Nagłe szarpnięcie
Trudno jest dosłownie opisać uczucie tzw. „zrywu mioklonicznego”. Jedni porównują je do spadania, inni do nagłego szarpnięcia. Osoba wybudzona w ten sposób często odczuwa niepokój, ponieważ zjawisko nie należy do najprzyjemniejszych. Odpowiada za nie nasz mózg, który przesyła impulsy, powodując nagłe skurcze mięśni. Podobnie jak czkawka, odruch ten jest fizjologiczny i jeśli występuje sporadycznie, na ogół nie wymaga konsultacji z lekarzem.
Mioklonie patologiczne
Regularne występowanie zjawiska może świadczyć o nieprawidłowościach w układzie neurologicznym lub metabolicznym.
Przyczynami mogą być m.in.:
- padaczka,
- choroby otępienne,
- urazy mózgu,
- zaburzenia metabolizmu (np. niewydolność wątroby),
- zatrucie metalami ciężkimi,
- uszkodzenia struktur mózgowych (stwardnienie rozsiane, udar, guz),
- reakcja po użyciu niektórych leków,
- infekcje wirusowe.
Mioklonie inne niż fizjologiczne
Jeśli lekarz stwierdzi, że szarpnięcia mają podłoże patologiczne, najprawdopodobniej zleci szereg badań, które pomogą wyjaśnić przyczyny ich powstawania. Mogą to być: badania laboratoryjne krwi (morfologia, próby wątrobowe, poziom glukozy, kreatynina, jonogram, mocznik). W niektórych przypadkach konieczne jest również skierowanie na bardziej zaawansowane badania, które dają pełniejszy obraz ewentualnych zaburzeń: tomografia komputerowa lub rezonans magnetyczny; EEG (badanie aktywności mózgu); EMG (diagnostyka chorób mięśni i nerwów obwodowych) i inne.
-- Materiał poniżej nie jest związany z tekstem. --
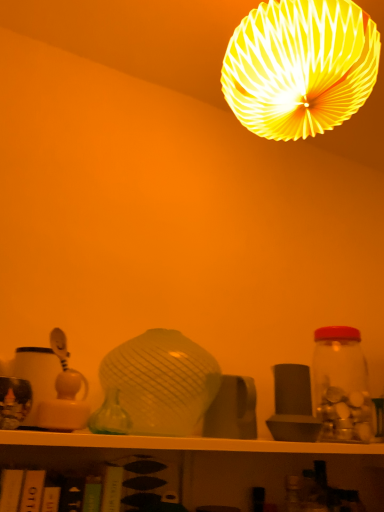
Question: From a real-world perspective, is yellow paper lampshade at upper center located beneath matte yellow plastic toy at left?

Choices:
 (A) no
 (B) yes

Answer: (A)

Question: Is yellow paper lampshade at upper center beside matte yellow plastic toy at left?

Choices:
 (A) yes
 (B) no

Answer: (B)

Question: Is the position of yellow paper lampshade at upper center more distant than that of matte yellow plastic toy at left?

Choices:
 (A) no
 (B) yes

Answer: (A)

Question: Is yellow paper lampshade at upper center shorter than matte yellow plastic toy at left?

Choices:
 (A) yes
 (B) no

Answer: (B)

Question: Can you confirm if yellow paper lampshade at upper center is wider than matte yellow plastic toy at left?

Choices:
 (A) no
 (B) yes

Answer: (B)

Question: Looking at their shapes, would you say yellow paper lampshade at upper center is wider or thinner than matte yellow plastic toy at left?

Choices:
 (A) thin
 (B) wide

Answer: (B)

Question: Considering the relative positions of yellow paper lampshade at upper center and matte yellow plastic toy at left in the image provided, is yellow paper lampshade at upper center to the left or to the right of matte yellow plastic toy at left?

Choices:
 (A) left
 (B) right

Answer: (B)

Question: From their relative heights in the image, would you say yellow paper lampshade at upper center is taller or shorter than matte yellow plastic toy at left?

Choices:
 (A) short
 (B) tall

Answer: (B)

Question: In terms of size, does yellow paper lampshade at upper center appear bigger or smaller than matte yellow plastic toy at left?

Choices:
 (A) big
 (B) small

Answer: (A)

Question: From a real-world perspective, relative to transparent glass jar at right, is yellow paper lampshade at upper center vertically above or below?

Choices:
 (A) above
 (B) below

Answer: (A)

Question: Considering their positions, is yellow paper lampshade at upper center located in front of or behind transparent glass jar at right?

Choices:
 (A) front
 (B) behind

Answer: (A)

Question: Is yellow paper lampshade at upper center spatially inside transparent glass jar at right, or outside of it?

Choices:
 (A) inside
 (B) outside

Answer: (B)

Question: In terms of width, does yellow paper lampshade at upper center look wider or thinner when compared to transparent glass jar at right?

Choices:
 (A) thin
 (B) wide

Answer: (B)

Question: From the image's perspective, relative to transparent glass jar at right, is green glass vase at center above or below?

Choices:
 (A) above
 (B) below

Answer: (A)

Question: Considering the positions of green glass vase at center and transparent glass jar at right in the image, is green glass vase at center bigger or smaller than transparent glass jar at right?

Choices:
 (A) small
 (B) big

Answer: (A)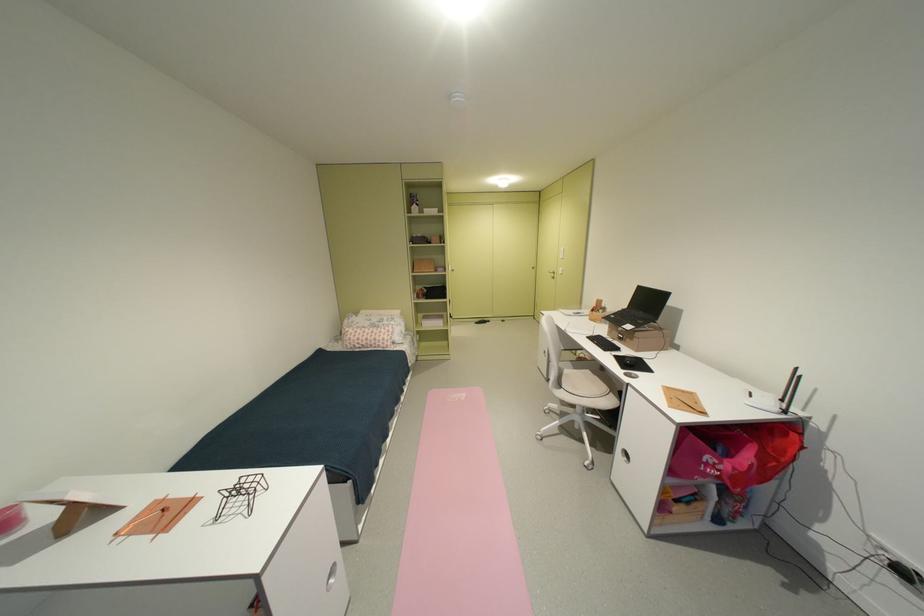
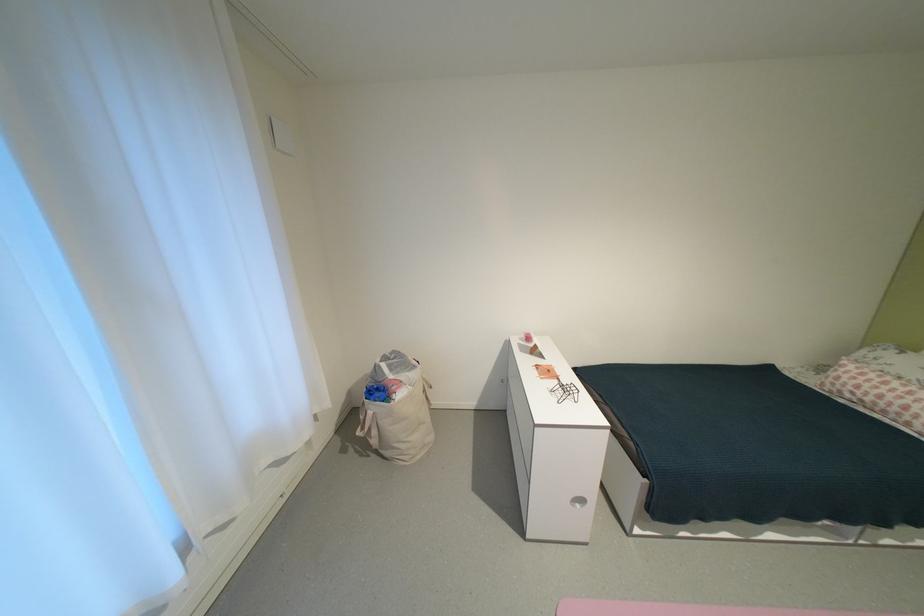
The point at [341,583] is marked in the first image. Where is the corresponding point in the second image?

(588, 506)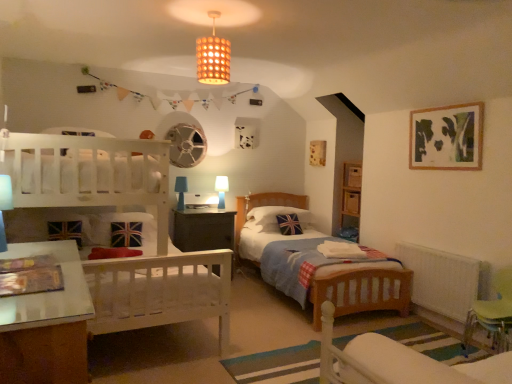
This screenshot has width=512, height=384. In order to click on free region under wooden lampshade at upper center (from a real-world perspective) in this screenshot , I will do `click(206, 366)`.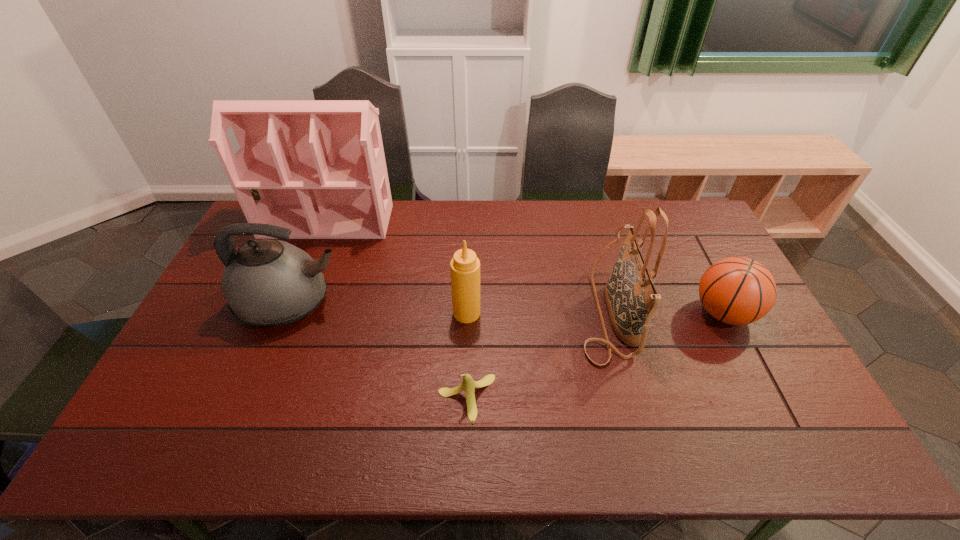
Where is `free space located 0.110m on the front-facing side of the tallest object`? free space located 0.110m on the front-facing side of the tallest object is located at coordinates (311, 261).

I want to click on vacant space located on the front-facing side of the second object from right to left, so click(487, 313).

Identify the location of vacant space located on the front-facing side of the second object from right to left. (533, 313).

I want to click on blank space located 0.370m on the front-facing side of the second object from right to left, so click(x=453, y=313).

Image resolution: width=960 pixels, height=540 pixels. Find the location of `free location located at the spout of the kettle`. free location located at the spout of the kettle is located at coordinates (373, 302).

Image resolution: width=960 pixels, height=540 pixels. Identify the location of free space located on the right of the condiment. (557, 313).

Locate an element on the screen. The width and height of the screenshot is (960, 540). free space located on the front of the rightmost object is located at coordinates (773, 410).

The width and height of the screenshot is (960, 540). Find the location of `free space located on the left of the shortest object`. free space located on the left of the shortest object is located at coordinates (344, 398).

Where is `object located at the far edge`? object located at the far edge is located at coordinates (319, 167).

Find the location of a particular element. This screenshot has height=540, width=960. object that is positioned at the near edge is located at coordinates (468, 384).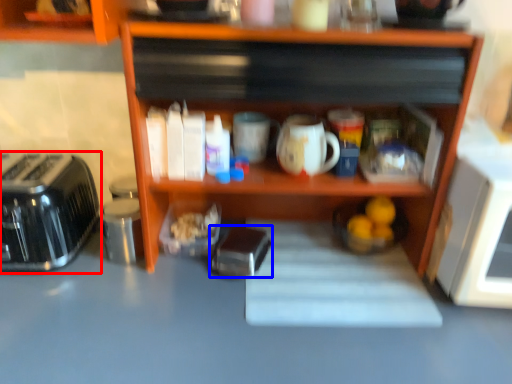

Zwykle rozpoczyna się od próby wyeliminowania źródła problemu. Np. w przypadku zaburzeń metabolicznych wprowadza się zmiany w diecie pacjenta. Niekiedy potrzebne jest dodatkowe wsparcie w leczeniu zaburzenia. Lekarz podejmuje wówczas decyzję o włączeniu terapii farmakologicznej lub w przypadku mioklonii o podłożu psychogennym, terapii psychologicznej oraz psychiatrycznej.
Jeżeli niepokoją cię nagłe szarpnięcia wybudzające ze snu, możesz poprosić o poradę swojego lekarza rodzinnego. W razie potrzeby zleci dalsze badania i konsultacje.